-- Records provided follows --

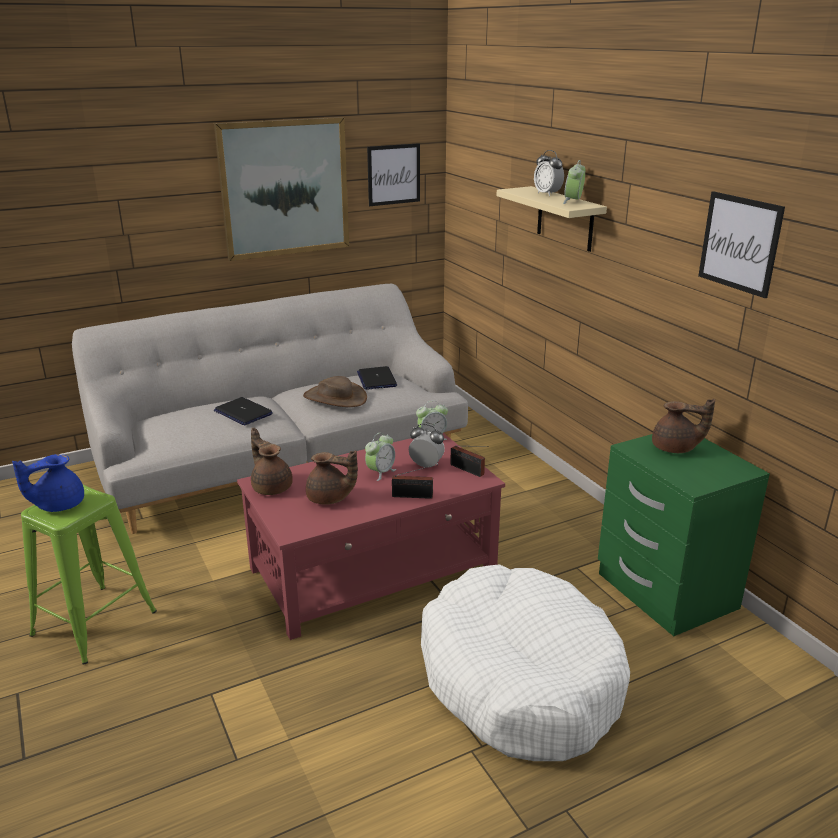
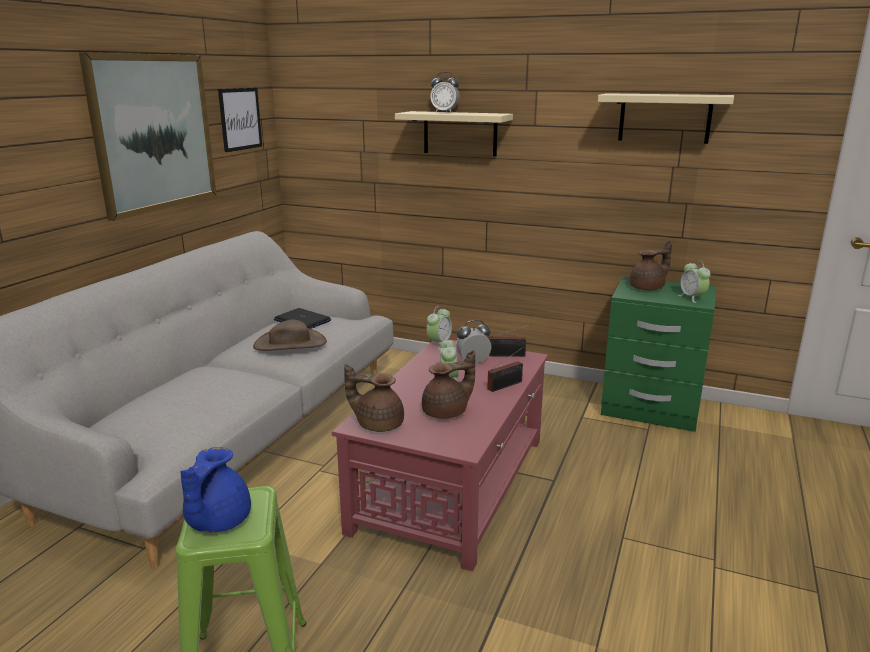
camera: 40 degrees left, 5 degrees down
laptop [214,397,273,425] -> none
white dog bed [421,564,630,761] -> none
alarm clock [563,160,586,204] -> alarm clock moved to [678,260,711,303]
picture [698,191,785,298] -> beige shelf [598,93,734,144]

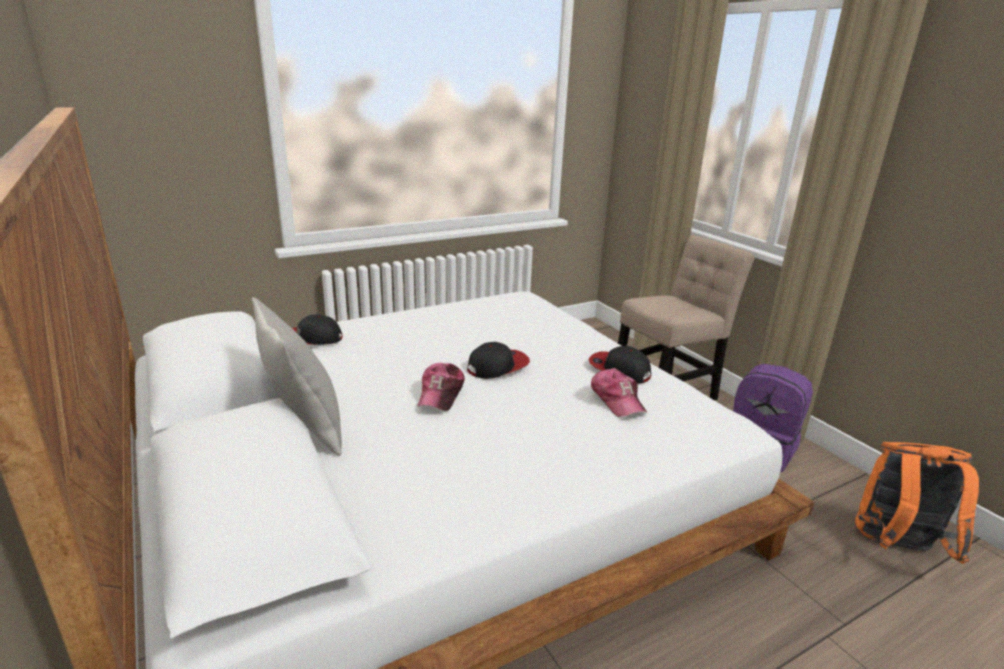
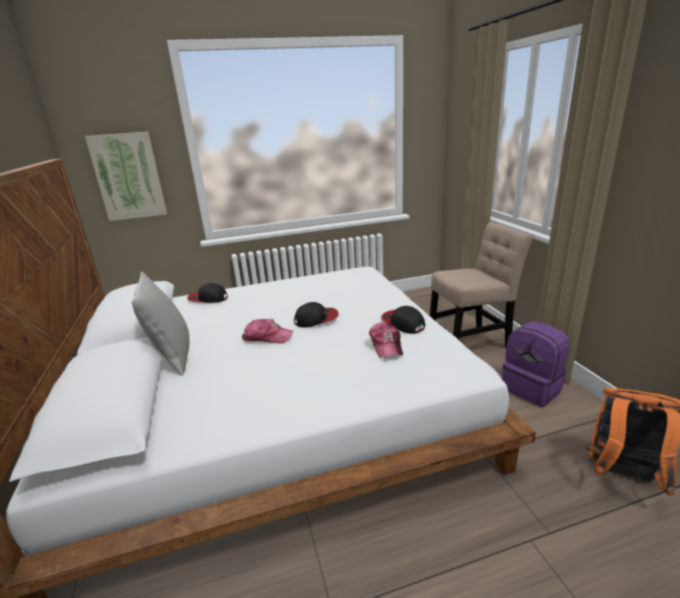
camera: 15 degrees right, 0 degrees up
cap [417,363,465,411] -> cap turned 105 degrees counterclockwise [242,319,294,344]
none -> picture [85,132,167,221]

-- Records provided concluded --

Problem details
Each line that holds the string "degrees" counts once. Give the total for the listing and nothing else.

Answer box
3